- What needs to be done
Find the line in the entries below that contains "11. Combat ends". Repeat it exactly, and every line after it through the line that contains "- Groups require".

- Provided records
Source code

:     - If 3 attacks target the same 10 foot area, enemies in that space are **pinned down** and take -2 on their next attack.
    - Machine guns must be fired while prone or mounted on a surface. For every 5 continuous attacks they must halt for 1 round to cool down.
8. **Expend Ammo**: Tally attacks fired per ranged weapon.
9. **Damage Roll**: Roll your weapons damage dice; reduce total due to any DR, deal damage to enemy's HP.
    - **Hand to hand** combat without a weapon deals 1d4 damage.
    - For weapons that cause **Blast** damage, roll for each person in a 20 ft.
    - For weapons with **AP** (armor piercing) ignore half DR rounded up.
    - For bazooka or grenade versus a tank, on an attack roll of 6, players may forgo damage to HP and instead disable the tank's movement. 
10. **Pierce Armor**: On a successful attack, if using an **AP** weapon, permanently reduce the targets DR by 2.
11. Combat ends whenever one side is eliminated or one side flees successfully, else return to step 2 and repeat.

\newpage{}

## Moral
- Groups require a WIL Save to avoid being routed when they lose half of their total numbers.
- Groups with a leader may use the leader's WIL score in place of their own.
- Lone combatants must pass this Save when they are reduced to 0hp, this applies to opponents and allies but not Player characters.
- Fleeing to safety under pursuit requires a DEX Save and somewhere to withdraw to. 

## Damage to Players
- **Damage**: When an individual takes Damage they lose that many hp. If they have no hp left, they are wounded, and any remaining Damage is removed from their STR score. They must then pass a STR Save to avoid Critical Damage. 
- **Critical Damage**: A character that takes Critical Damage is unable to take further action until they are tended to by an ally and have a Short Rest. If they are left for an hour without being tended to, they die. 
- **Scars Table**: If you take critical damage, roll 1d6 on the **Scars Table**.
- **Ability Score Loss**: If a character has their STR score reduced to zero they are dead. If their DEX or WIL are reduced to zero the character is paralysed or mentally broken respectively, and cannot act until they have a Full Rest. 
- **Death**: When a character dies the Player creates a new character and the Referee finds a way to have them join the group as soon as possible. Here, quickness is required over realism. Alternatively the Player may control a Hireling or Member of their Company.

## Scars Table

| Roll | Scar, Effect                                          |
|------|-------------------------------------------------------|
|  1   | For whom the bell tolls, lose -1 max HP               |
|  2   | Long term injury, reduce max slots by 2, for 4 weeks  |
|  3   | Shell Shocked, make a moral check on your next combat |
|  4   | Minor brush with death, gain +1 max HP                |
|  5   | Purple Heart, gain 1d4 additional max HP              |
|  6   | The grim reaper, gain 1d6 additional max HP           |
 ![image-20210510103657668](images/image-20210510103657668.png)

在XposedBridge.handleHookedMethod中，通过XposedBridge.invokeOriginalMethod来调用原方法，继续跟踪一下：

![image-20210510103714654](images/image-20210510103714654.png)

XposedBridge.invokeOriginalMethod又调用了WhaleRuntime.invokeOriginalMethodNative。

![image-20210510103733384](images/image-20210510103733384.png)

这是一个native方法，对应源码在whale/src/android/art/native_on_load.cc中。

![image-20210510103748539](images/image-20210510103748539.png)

- Exercise solution
11. Combat ends whenever one side is eliminated or one side flees successfully, else return to step 2 and repeat.

\newpage{}

## Moral
- Groups require a WIL Save to avoid being routed when they lose half of their total numbers.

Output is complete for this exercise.